The head of the World Health Organization on Wednesday defended the organization's response to the coronavirus pandemic, at one point directly responding to criticisms levelled by President Donald Trump.

The organization's initial response to the outbreak has been increasingly scrutinized as global cases soar over 1 million. Trump on Tuesday threatened to pull US funding for the organization, only to later backtrack from the threat.

"Please don't politicize this virus. It exploits the differences you have at the national level. If you want to be exploited and if you want to have many more body bags, then you do it," WHO Director-General Tedros Adhanom Ghebreyesus said at a news conference in Geneva, Switzerland. "If you don't want many more body bags, then you refrain from politicizing it. My short message is: Please quarantine politicizing Covid. The unity of your country will be very important to defeat this dangerous virus."

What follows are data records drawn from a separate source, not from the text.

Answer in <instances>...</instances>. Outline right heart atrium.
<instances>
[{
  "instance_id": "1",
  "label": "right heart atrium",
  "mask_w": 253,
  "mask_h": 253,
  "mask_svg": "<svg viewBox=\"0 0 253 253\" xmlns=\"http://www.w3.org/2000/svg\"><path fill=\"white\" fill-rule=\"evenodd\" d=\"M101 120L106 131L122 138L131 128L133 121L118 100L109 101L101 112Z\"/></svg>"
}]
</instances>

Tedros outlined a timeline of actions his organization took in response to the crisis.

On New Year's Day, a day after China reported a cluster of cases in Wuhan that were later determined to be the novel coronavirus, the agency activated its Incident Management Support Team to coordinate its response at headquarters, regional headquarters and country level, Tedros said.

On January 5, WHO notified all member states about the new outbreak and posted news of the outbreak on its website. It followed up on January 10 by publishing a "comprehensive package of guidance" for countries on how to detect and test potential cases.

In late January, after the first cases of community spread were reported outside of China, the WHO "declared a public health emergency of international concern, our highest level of alarm," Tedros said Wednesday.

The United Nations crisis management team was activated in early February to help with the response.

"We said we have been doing everything we can, but we will continue to do everything -- day and night -- like we have been doing to save lives. We don't want to waste time," Tedros said. He added that the organization performs an after-action assessment when confronted with a new and serious public health concern like coronavirus.

"We will do our assessment identifying the strengths and weaknesses," Tedros said, adding that the WHO wants to learn lessons from the pandemic.

 

TRUMP BLAMES HEALTH ORGANIZATION

 

During a White House press briefing on Tuesday, Trump criticized the WHO, claiming it had downplayed the virus, and threatened to pull funding for the organization, though he later backtracked from such talk. "I'm not saying I'm going to do it, but we are going to look at it," he said.

In particular, Trump has seized on the WHO not supporting his travel restrictions with China. A CNN fact check found that although Trump is correct that the WHO didn't support his travel restrictions with China -- the WHO opposes most international travel restrictions and sees them as ineffectual -- he overstated the case when he insinuated that the WHO downplayed the virus.

On January 30, the WHO said that it did not recommend any travel or trade restrictions, saying that "such measures may have a public health rationale at the beginning of the containment phase of an outbreak" but that they should only be short in duration if over 24 hours because they are not very effective.

The WHO has been criticized for relying on official Chinese government figures relating to the virus, numbers which many officials doubt are accurate. It also received criticism for a January 14 tweet noting that preliminary investigation by Chinese authorities had found no clear evidence of human-to-human transmission of the coronavirus.

The WHO's January 30 declaration of the virus as a "public health emergency of international concern" meant that the organization recognized that the virus posed an international threat beyond China. This was the day after the first cases of community spread were reported outside of China and a day before Trump restricted travel from China to the US.

On Tuesday, February 4, the organization said that, while the virus had not yet reached pandemic levels, it was considered to be an epidemic with multiple locations; an epidemic being more than a normal number cases of an illness.

On March 11, the WHO declared the virus a pandemic, meaning the worldwide spread of a new disease.